L’article 232 du même code indique que le juge peut commettre toute personne de son choix pour l’éclairer par des constatations, par une consultation ou par une expertise sur une question de fait qui requiert les lumières d’un technicien.
L’article 263 du Code de procédure civile dispose quant à lui que l’expertise n’a lieu d’être ordonnée que dans les cas où des constatations ou une consultation ne pourraient suffire à éclairer le juge.
En l’espèce, il résulte de l’assignation et des pièces produites par Madame [Q] [L] [N] qu’elle a acquis le véhicule en mars 2024. Bien qu’indiquant avoir constaté des désordres dès son acquisition, ce n’est qu’en octobre 2024 qu’elle contacté son vendeur soit 7 mois après l’achat et en janvier 2025 qu’elle dépose le véhicule dans un garage pour avis.
En outre, si elle liste les défauts constatés, à savoir, des vibrations avec des cliquetis, une faible puissance du moteur, des ralentis irréguliers, des secousses intempestives, une surchauffe du moteur susceptibles d’entrainer une casse moteur, elle ne produit aucun justificatif démontrant la réalité de ses affirmations.
Elle produit uniquement un courrier manuscrit tamponné par une société AUTO FLEX 34 indiquant qu’un témoin lumineux a été supprimé du compteur et que la courrier de distribution est à changer.
Au sujet de la courroie de distribution, la demanderesse indique que le vendeur lui avait précisé qu’elle était neuve sans pour autant démontrer la réalité de cette affirmation, aucune mention en ce sens ne figurant sur le bon de commande.
Par ailleurs, Madame [Q] [L] [N] indique que le kilométrage figurant au compteur aurait été falsifié mais une fois de plus, elle n’apporte aucun élément pour le démontrer, le seul procès-verbal de contrôle technique produit au dossier ne permettant pas de prouver une quelconque falsification.
Il convient de constater également que Madame [Q] [L] [N] n’a pas saisi son assureur pour envisager la réalisation d’une expertise amiable contradictoire.

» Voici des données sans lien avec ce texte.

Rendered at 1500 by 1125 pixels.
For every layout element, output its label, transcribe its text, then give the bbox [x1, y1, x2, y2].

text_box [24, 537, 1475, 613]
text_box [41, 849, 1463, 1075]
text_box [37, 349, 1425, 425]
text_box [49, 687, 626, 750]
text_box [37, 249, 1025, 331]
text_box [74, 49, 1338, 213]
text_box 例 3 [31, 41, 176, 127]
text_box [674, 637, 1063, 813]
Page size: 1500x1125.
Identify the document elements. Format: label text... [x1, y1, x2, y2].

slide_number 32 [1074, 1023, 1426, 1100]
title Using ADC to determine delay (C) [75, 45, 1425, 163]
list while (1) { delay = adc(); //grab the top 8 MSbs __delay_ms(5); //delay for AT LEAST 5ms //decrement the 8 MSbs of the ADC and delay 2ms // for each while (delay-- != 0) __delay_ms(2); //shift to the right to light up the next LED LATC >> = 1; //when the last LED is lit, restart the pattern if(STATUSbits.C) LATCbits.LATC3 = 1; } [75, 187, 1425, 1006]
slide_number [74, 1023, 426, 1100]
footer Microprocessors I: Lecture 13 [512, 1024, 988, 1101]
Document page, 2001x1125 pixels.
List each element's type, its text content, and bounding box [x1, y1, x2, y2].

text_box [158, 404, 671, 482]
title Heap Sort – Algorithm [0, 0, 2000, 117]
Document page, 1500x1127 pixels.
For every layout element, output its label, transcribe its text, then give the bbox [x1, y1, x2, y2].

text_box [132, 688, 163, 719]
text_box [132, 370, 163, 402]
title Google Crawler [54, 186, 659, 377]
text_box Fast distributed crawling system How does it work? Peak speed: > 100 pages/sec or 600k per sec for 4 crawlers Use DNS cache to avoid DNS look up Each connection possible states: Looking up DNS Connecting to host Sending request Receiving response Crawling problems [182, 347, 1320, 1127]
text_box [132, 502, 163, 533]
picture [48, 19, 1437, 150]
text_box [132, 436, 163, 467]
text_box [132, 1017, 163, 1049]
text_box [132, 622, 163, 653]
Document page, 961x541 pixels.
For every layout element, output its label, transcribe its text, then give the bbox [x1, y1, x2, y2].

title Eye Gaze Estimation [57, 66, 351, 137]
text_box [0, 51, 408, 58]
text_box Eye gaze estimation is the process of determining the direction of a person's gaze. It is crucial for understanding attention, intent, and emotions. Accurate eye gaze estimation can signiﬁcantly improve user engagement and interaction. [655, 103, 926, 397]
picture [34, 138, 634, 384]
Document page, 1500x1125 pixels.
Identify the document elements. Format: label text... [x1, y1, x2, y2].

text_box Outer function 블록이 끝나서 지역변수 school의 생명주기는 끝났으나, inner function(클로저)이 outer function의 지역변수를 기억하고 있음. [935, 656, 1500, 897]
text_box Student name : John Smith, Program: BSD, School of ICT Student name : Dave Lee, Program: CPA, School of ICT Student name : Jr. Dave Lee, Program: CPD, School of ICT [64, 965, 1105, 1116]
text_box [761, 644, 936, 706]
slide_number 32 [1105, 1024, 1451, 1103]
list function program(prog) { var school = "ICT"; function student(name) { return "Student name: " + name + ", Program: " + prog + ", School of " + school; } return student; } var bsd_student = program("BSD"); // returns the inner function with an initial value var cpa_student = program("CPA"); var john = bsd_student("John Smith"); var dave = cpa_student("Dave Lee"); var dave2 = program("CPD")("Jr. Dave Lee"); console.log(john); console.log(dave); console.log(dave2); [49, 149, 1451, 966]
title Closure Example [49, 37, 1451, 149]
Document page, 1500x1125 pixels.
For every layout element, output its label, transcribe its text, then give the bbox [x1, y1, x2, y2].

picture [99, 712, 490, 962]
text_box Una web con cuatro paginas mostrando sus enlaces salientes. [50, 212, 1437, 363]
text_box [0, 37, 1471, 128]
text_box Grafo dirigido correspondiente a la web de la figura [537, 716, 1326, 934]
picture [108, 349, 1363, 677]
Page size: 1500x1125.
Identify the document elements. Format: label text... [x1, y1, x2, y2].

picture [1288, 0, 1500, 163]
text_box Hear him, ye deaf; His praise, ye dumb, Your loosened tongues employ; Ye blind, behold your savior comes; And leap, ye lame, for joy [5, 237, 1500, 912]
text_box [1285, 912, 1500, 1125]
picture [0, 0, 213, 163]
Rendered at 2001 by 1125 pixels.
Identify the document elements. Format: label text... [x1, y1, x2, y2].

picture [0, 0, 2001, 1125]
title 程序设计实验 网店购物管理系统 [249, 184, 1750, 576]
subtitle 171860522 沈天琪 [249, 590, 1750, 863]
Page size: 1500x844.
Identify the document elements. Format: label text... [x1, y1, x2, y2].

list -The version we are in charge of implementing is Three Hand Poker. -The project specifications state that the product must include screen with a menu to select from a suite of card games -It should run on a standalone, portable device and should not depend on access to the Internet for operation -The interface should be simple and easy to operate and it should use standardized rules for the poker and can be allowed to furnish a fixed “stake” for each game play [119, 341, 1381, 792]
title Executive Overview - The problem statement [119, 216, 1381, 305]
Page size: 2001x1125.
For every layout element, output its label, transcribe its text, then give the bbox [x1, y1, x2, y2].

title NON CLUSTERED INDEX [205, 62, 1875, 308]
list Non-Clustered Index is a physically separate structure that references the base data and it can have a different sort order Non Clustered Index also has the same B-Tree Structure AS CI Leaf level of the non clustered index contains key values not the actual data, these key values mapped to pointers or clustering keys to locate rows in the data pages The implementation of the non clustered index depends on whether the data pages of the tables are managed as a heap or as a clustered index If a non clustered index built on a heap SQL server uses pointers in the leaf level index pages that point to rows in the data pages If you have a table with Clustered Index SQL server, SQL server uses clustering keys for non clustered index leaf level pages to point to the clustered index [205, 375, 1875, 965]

Enfin, il sera rappelé que le siège social de la société AUTO DEALS 34 se situe sur le ressort de la compétence du tribunal de proximité de SETE.
En conséquence, Madame [Q] [L] [N] échoue à démontrer la réalité des désordres qu’elle impute à la société AUTO DEALS 34 et ne justifie donc pas d’un intérêt légitime à voir ordonner une expertise technique.
En conséquence, sa demande sera rejetée.
Sur les dépens
En application de l’article 491 alinéa 2 du code de procédure civile, le juge des référés statue sur les dépens.
Partie perdante, Madame [Q] [L] [N] sera condamnée à prendre en charge les dépens de la présente procédure
Sur l’exécution provisoire
En application de l’article 514 du code de procédure civile, les décisions de première instance sont de droit exécutoires à titre provisoire à moins que la loi ou la décision rendue n’en dispose autrement.
Par exception, l’article 514-1 du code de procédure civile dispose que le juge ne peut écarter l’exécution provisoire de droit lorsqu’il statue en référé.
Il en résulte que la présente ordonnance, rendue en référé, sera assortie de l’exécution provisoire de droit.
PAR CES MOTIFS
Statuant publiquement en qualité de juge des référés, par ordonnance réputée contradictoire rendue en premier ressort,
DÉCLARONS recevable la saisine en référé,
DEBOUTONS Madame [Q] [L] [N] de sa demande,
CONDAMNONS Madame [Q] [L] [N] aux dépens,
CONSTATONS l’exécution provisoire.
Ainsi jugé et mis à disposition au greffe les jours, mois et an que dessus et a été signé par le juge et le greffier.